GroqRAG: Implementing advanced RAG models with Groq
GroqRAG: Implementing advanced RAG models with Groq
Read on Medium
Retrieval-Augmented Generation (RAG) enhances generative models by integrating information retrieved from relevant documents into the generation process. This guide details the implementation of an advanced and robust RAG pipeline using the Groq API in Python. The pipeline includes multi-step document retrieval, verification, response generation, and a state-of-the-art ranking algorithm to identify the most relevant documents.
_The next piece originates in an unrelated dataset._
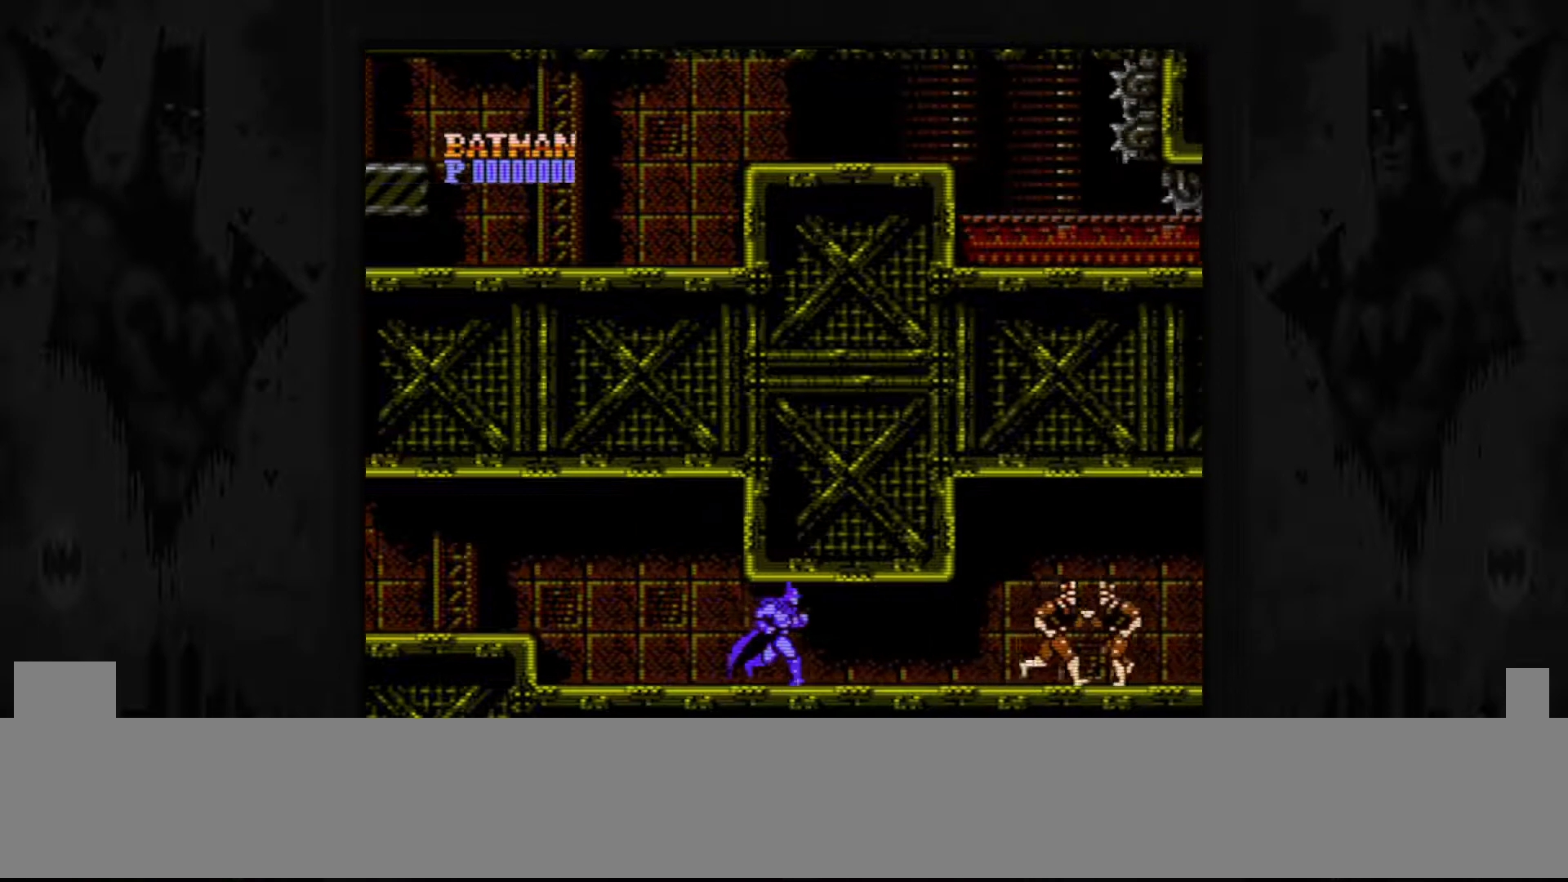
{"buttons": ["B"], "events": [[333, "DPAD_RIGHT", "up"], [417, "B", "down"]]}
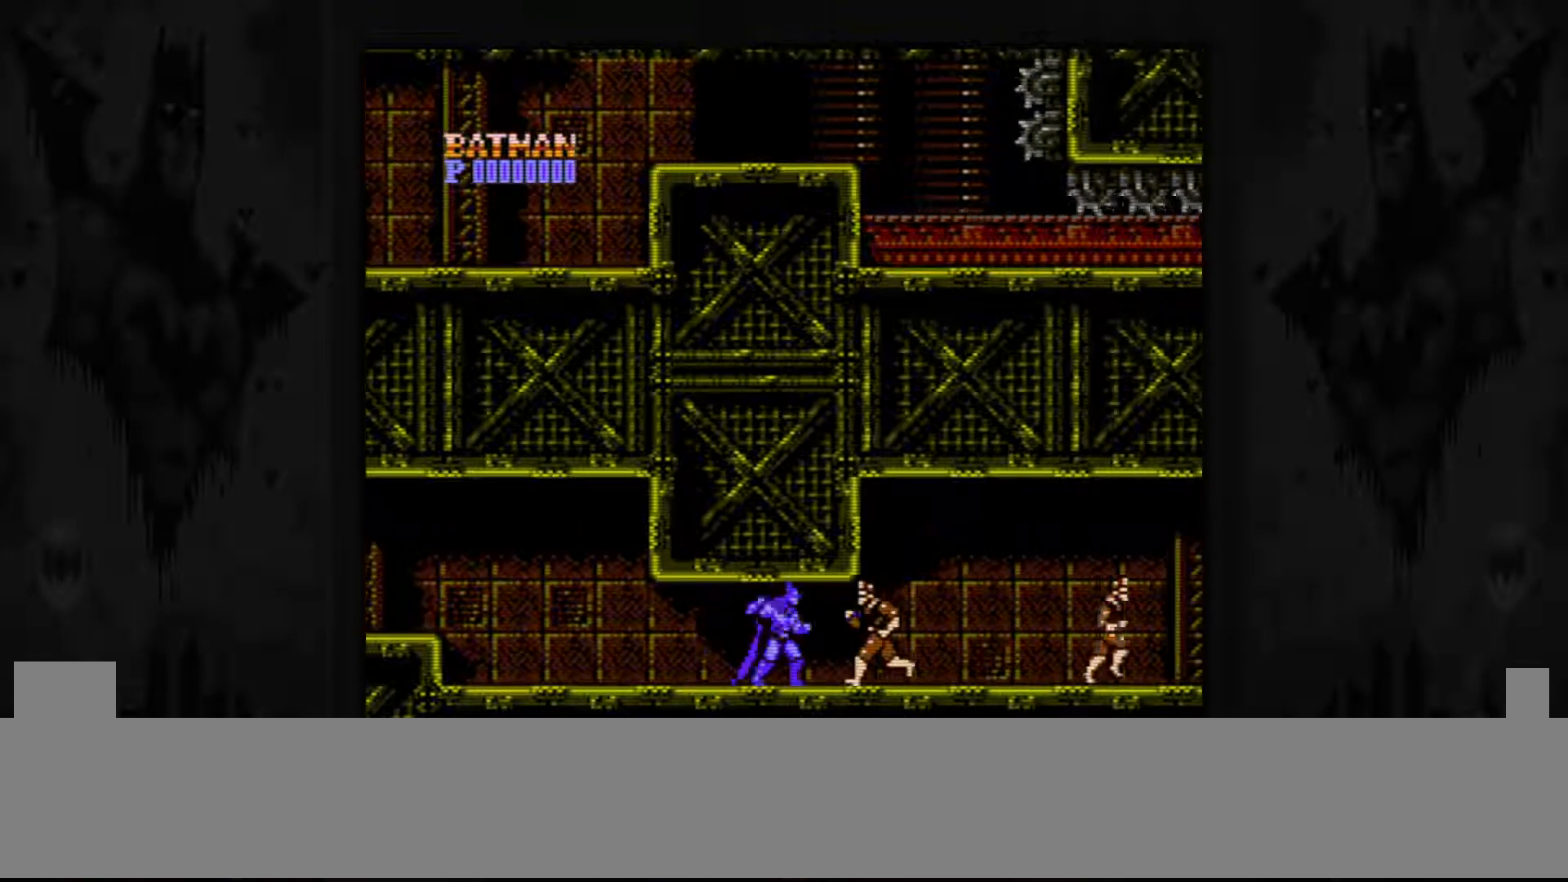
{"buttons": [], "events": [[17, "B", "up"], [100, "B", "down"], [217, "B", "up"], [267, "B", "down"], [350, "B", "up"]]}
It is designed to handle multiple documents stored in a data/
folder and maintain conversational context across messages.
Step 1: Install Dependencies
pip install groq requests PyPDF2 scikit-learn
Step 2: Obtain API Key
export GROQ_API_KEY=<your-api-key-here>
Step 3: Implement Advanced RAG Pipeline with Groq API
Environment Setup: Import the necessary libraries and set up the API key and base URL:
import os
from groq import Groq
from PyPDF2 import PdfReader
from sklearn.feature_extraction.text import TfidfVectorizer
from sklearn.metrics.pairwise import cosine_similarity
import numpy as np
import glob
from collections import deque
# Set up your API key and base URL
API_KEY = os.getenv("GROQ_API_KEY")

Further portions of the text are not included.